CONSIGNE 1:
Selon le texte sur la responsabilité du dirigeant de la société Centre Ouest Goudronnage, quel est le montant des nouvelles dettes apparues entre le 15 février 2018 et le 29 janvier 2019 ?
CONSIGNE 2:
Poursuivez le texte sur la responsabilité du dirigeant de la société Centre Ouest Goudronnage à partir de sa dernière phrase.

Il résulte de ces éléments que Monsieur [K] a détourné des actifs de la société Centre Ouest Goudronnage au profit de la société [T], et ne produit aucun élément permettant de justifier ces agissements.

C Le lien de causalité :

L'absence de déclaration de la cessation des paiements par la société Centre Ouest Goudronnage dans les délais légaux a eu pour conséquence que de nouvelles dettes sont intervenues entre le 15 février 2018 et le 29 janvier 2019, pour un montant de 89.085,04 euros (pièces 27 à 56 portant déclarations de créances et tableau récapitulatif en page 13 des conclusions de l'intimée). L'absence de déclaration de cessation des paiements a dès lors contribué à l'aggravation du passif.

L'absence de comptabilité, d'outils de gestion et de suivi de l'activité de la trésorerie n'a pas permis de connaître l'évolution réelle de la situation de la société. Cette faute de gestion a conduit à retarder la déclaration de l'état de cessation des paiements et a entraîné une augmentation du volume des dettes.

L'inobservation d'obligations fiscales et sociales à l'exception des cotisations et redevances d'assurance profitant personnellement au dirigeant, et le maintien de sa rémunération en dépit des difficultés économiques rencontrées par l'entreprise ont nécessairement contribué à l'accroissement du passif.

Les détournements d'actifs de la société Centre Ouest Goudronnage au profit de sociétés distinctes dans lesquelles l'appelant avait des intérêts personnel ont eux aussi augmenté le passif de la société en liquidation judiciaire.

D Le montant de la condamnation :

En droit, le dirigeant d'une personne morale peut être condamné sur le fondement de l'article L651-2 du Code de commerce dès lors qu'il a commis une faute de gestion ayant contribué à l'insuffisance d'actif. La Chambre commerciale, de jurisprudence constante (v. notamment Com. 1er juillet 2020 n°19-11.849) précise que la condamnation du dirigeant ne peut excéder le montant de l'insuffisance d'actif à la date à laquelle la condamnation est prononcée. Par ailleurs, pour l'appréciation du montant, la Cour de cassation exige de prendre en compte la gravité et le nombre des fautes de gestion retenues ainsi que l'état du patrimoine du dirigeant, les facteurs économiques qui peuvent conduire à la défaillance des entreprises ainsi que les risques inhérents à leur exploitation (Chambre commerciale 9 mai 2018).

MATÉRIEL FOURNI:
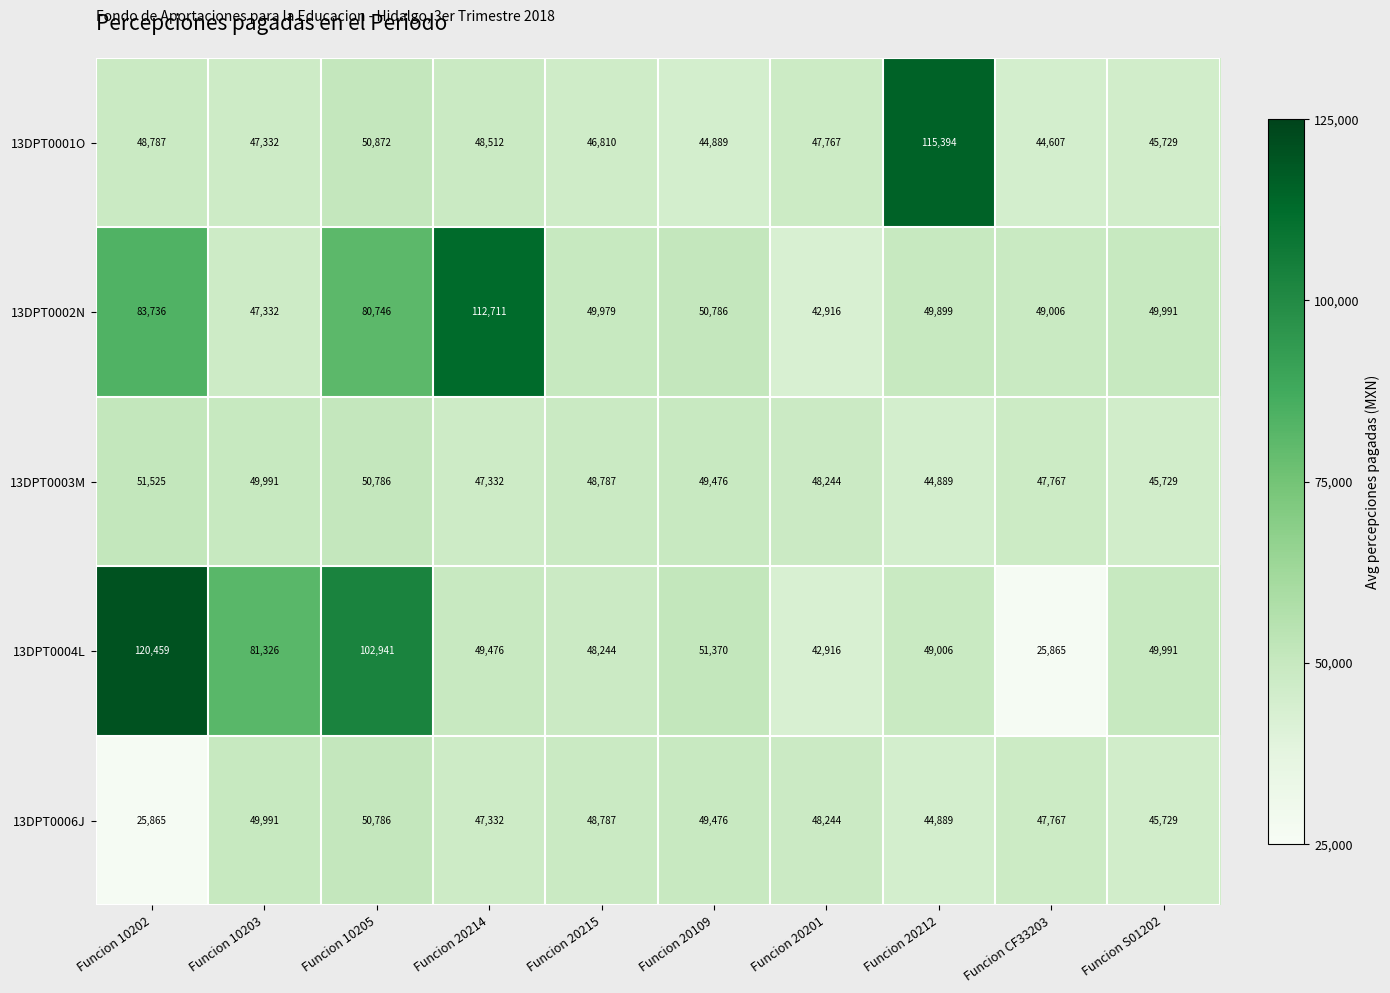

At which label does 13DPT0003M reach its minimum?

Funcion 20212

ZONE DE RÉPONSE 1:
89.085,04 euros.

ZONE DE RÉPONSE 2:
En l'espèce, l'insuffisance d'actif certaine s'élève à la somme de 282.414,18 euros. Compte tenu de la gravité des fautes de gestion, de leur nombre, de la recherche de l'intérêt personnel par le dirigeant au détriment de celui des créanciers ainsi que du caractère déloyal du comportement de Monsieur [K], la somme de 280.000 euros telle que retenue par les premiers juges n'est nullement disproportionnée et sera approuvée par la cour. Aucun des moyens développés par l'appelant ne justifie une réduction de ce montant.

La décision déférée sera confirmée de ce chef.

III Sur la faillite personnelle :

Le tribunal de commerce a prononcé à l'encontre de M. [K] une mesure de faillite personnelle d'une durée de 10 ans.

En droit, les articles L.653-3, L.653-4 et L.653-5 du code de commerce prévoient que la juridiction peut prononcer la faillite personnelle de toute personne mentionnée au 1° du I de l'article L.653-1 du code de commerce contre laquelle a été notamment relevé l'un des faits ci-après :

- avoir détourné, dissimulé l'actif ou augmenté frauduleusement le passif,

- avoir tenu une comptabilité irrégulière,

- avoir fait obstacle au bon déroulement de la procédure en s'abstenant volontairement de coopérer avec les organes de la procédure.

L'article L.653-4 du code de commerce dispose :

'Le tribunal peut prononcer la faillite personnelle de tout dirigeant, de droit ou de fait, d'une personne morale, contre lequel a été relevé l'un des faits ci-après : (...)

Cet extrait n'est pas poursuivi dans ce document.